Even after completion of what is anticipated to be a costly upgrade, the new institution will contain the same 25 general-purpose beds as the existing one.
That's because the New England catchment "has adequate adult acute care beds" - for people aged 18 to 64 - "to meet current and expected demand by 2030-31," according to a statement by the health service.
Instead, the health district will treat an increasing number of mental health patients in the home "where appropriate", rather than in an acute hospital setting, according to a statement by Hunter New England Health (HNEH).
The forecast is contained within secret mental healthcare modeling conducted as part of the Clinical Service Plan, completed before the announcement of a new Banksia Mental Health Unit construction in August.
The Clinical Services Plan (CSP) has not been released to the Leader despite repeated requests, but the forecasts were confirmed in a statement by HNEH in December.
Tamworth Regional Council aims to grow the city to 100,000 people by 2041. The healthcare region stretches west past Moree and up to the Queensland border.
Tamworth Mental Health Carers' Support Group, which has been lobbying for a new facility since 2018, had asked for as many as 50 beds at the new unit.
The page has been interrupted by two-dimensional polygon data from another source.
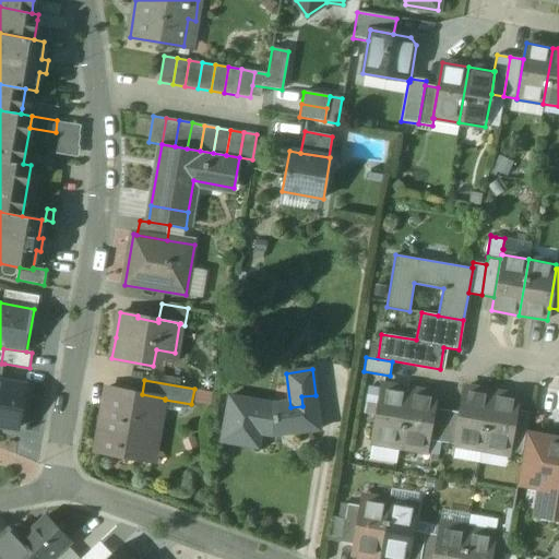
[(0,425),(19,428),(26,387),(1,382),(0,382),(0,425)]
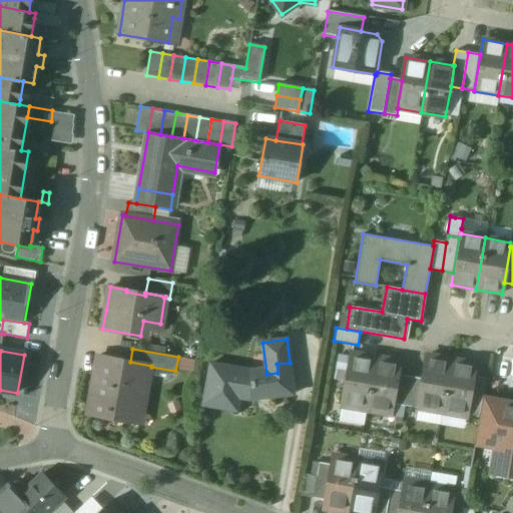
[(375,358),(351,354),(342,405),(366,410),(375,358)]
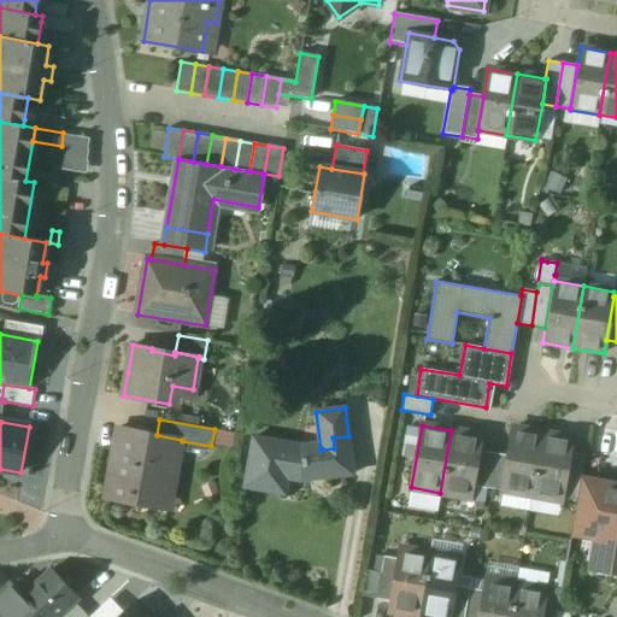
[(156,438),(144,435),(144,433),(118,428),(106,498),(131,503),(133,495),(134,495),(134,492),(152,495),(152,499),(171,503),(182,441),(182,440),(157,435),(156,438)]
The new Banksia will include eight additional mental healthcare beds; bringing the institution to a total of 33 beds.
All eight will be specialist beds designated for patients over the age of 65.
The New England region currently does not contain a single specialist bed dedicated to patients over 65.
Modelling shows the region will need dedicated inpatient mental health services for "older people" by 2030-31.
HNEH Mental Health Services Executive Director Dr Brendan Flynn said development of the region's CSP started in 2018.
It involved consultation with more than 350 staff, consumers and community members, he said.
"This has informed the direction of mental health services across the New England region, and led to the decision to build a new mental health unit at Tamworth hospital rather than upgrade the existing unit," he said.
"Now that the preferred location for the new Banksia Unit has been identified, detailed facility design and planning is expected to start shortly."
The upgrade is expected to provide about 30 per cent more patients with inpatient mental health support each year.
The CSP has not yet been endorsed by NSW Health.
The move to "community-based care" is in line with contemporary national and international models of care, according to a statement from HNEH.
The service used the National Mental Health Service Planning Framework to estimate likely future mental health demand in the New England region.
Construction of a new Banksia does not yet have a budget or a formal timeline.
The new unit will be built on a site immediately adjacent and physically connected to the emergency room at Tamworth Regional Referral Hospital, moving just a short distance from its current location.